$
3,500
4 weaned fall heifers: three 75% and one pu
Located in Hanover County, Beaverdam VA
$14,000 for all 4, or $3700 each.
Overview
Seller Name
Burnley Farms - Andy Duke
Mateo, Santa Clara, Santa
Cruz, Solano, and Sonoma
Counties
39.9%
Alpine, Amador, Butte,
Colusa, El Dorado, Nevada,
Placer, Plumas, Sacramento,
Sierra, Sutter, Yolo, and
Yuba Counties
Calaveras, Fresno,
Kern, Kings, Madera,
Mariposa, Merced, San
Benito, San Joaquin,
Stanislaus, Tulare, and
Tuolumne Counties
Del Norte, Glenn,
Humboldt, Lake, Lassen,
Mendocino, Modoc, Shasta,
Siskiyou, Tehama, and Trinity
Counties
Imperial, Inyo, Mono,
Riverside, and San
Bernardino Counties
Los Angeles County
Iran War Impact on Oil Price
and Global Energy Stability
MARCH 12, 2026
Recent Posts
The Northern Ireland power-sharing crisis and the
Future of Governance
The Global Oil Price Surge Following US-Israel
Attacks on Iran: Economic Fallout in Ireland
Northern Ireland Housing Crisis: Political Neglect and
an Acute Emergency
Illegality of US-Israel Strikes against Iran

########################################

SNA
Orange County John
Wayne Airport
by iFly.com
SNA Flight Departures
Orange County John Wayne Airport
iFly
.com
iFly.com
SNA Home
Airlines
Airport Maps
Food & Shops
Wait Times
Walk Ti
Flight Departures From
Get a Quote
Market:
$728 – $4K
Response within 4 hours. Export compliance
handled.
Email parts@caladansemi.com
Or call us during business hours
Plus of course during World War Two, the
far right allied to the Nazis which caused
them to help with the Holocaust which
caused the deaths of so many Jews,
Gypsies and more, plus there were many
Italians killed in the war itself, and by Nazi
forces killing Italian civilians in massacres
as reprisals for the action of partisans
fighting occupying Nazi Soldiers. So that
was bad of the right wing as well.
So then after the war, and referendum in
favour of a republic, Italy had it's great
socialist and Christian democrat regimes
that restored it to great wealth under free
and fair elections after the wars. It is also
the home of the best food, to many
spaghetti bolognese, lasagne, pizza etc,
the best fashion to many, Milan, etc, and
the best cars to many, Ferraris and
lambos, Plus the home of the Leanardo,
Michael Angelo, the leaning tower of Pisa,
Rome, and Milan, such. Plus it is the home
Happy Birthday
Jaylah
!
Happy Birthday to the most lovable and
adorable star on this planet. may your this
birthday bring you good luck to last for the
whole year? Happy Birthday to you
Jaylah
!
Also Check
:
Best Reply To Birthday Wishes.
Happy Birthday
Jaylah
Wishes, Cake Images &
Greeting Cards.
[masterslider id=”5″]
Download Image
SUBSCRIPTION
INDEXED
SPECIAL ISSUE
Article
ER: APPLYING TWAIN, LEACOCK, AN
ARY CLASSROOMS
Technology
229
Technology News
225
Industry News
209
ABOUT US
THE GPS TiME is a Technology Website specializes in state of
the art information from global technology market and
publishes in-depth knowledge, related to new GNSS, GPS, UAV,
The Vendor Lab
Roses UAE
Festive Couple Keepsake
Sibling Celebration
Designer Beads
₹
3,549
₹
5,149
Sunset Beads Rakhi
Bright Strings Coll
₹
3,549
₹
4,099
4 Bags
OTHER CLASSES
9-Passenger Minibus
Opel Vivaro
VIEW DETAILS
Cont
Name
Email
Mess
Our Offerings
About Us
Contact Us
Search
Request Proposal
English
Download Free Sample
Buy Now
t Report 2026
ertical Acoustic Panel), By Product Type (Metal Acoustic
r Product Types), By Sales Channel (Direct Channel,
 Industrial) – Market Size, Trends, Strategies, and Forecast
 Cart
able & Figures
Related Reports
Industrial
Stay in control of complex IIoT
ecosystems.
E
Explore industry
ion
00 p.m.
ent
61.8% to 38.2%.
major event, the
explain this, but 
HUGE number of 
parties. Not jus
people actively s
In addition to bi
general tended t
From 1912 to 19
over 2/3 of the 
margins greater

########################################

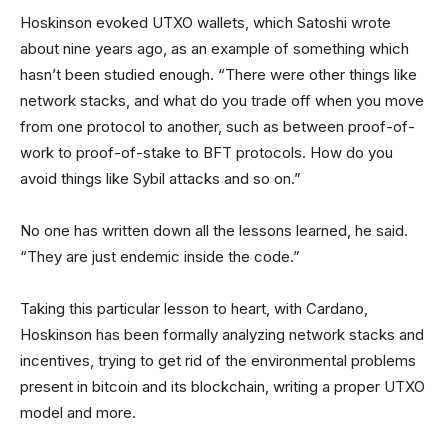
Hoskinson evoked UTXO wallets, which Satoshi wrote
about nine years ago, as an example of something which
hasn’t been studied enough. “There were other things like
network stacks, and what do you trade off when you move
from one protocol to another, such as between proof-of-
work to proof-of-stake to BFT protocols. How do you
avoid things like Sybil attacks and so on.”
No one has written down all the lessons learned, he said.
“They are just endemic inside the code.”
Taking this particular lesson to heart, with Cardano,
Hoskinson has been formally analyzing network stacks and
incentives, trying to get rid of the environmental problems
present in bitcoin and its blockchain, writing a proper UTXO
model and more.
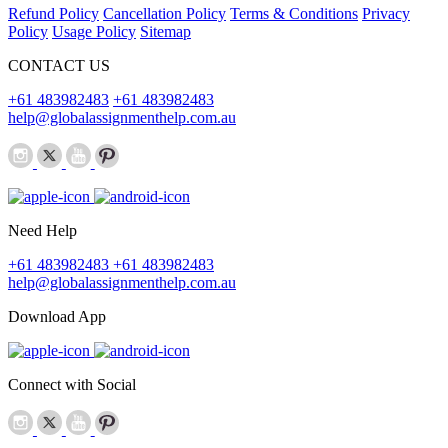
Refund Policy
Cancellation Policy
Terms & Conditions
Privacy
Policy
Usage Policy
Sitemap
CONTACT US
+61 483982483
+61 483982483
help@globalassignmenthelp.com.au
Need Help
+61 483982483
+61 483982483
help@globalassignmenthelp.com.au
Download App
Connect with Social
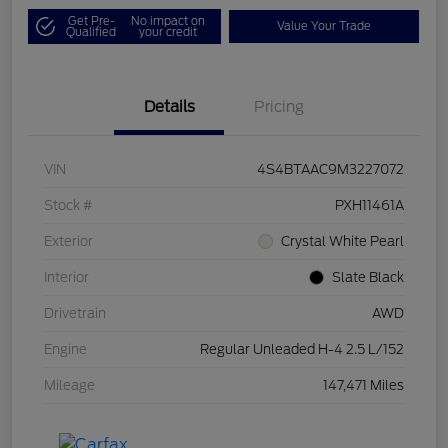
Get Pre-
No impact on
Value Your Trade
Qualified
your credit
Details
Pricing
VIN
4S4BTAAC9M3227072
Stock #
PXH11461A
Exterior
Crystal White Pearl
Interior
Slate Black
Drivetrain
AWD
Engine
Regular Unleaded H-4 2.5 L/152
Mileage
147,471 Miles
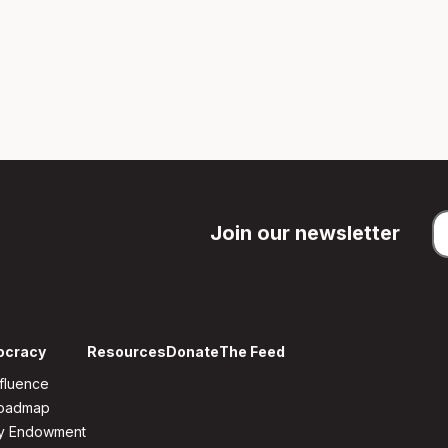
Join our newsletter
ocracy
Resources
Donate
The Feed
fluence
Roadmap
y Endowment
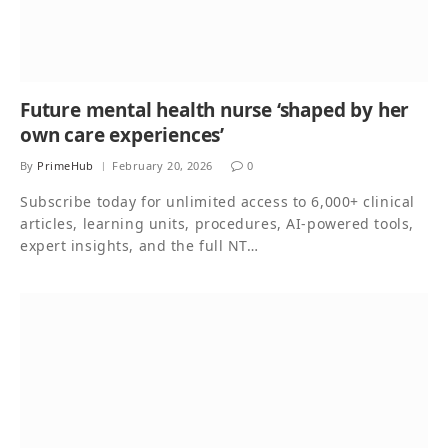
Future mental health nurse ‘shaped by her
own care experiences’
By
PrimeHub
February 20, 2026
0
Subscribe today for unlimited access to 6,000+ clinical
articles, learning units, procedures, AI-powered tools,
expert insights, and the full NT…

########################################

→ **Exercise description**
Among the records above, find each line containing the string "Counties" and copy it.

→ **Written reply**
Counties
Yuba Counties
Tuolumne Counties
Counties
Bernardino Counties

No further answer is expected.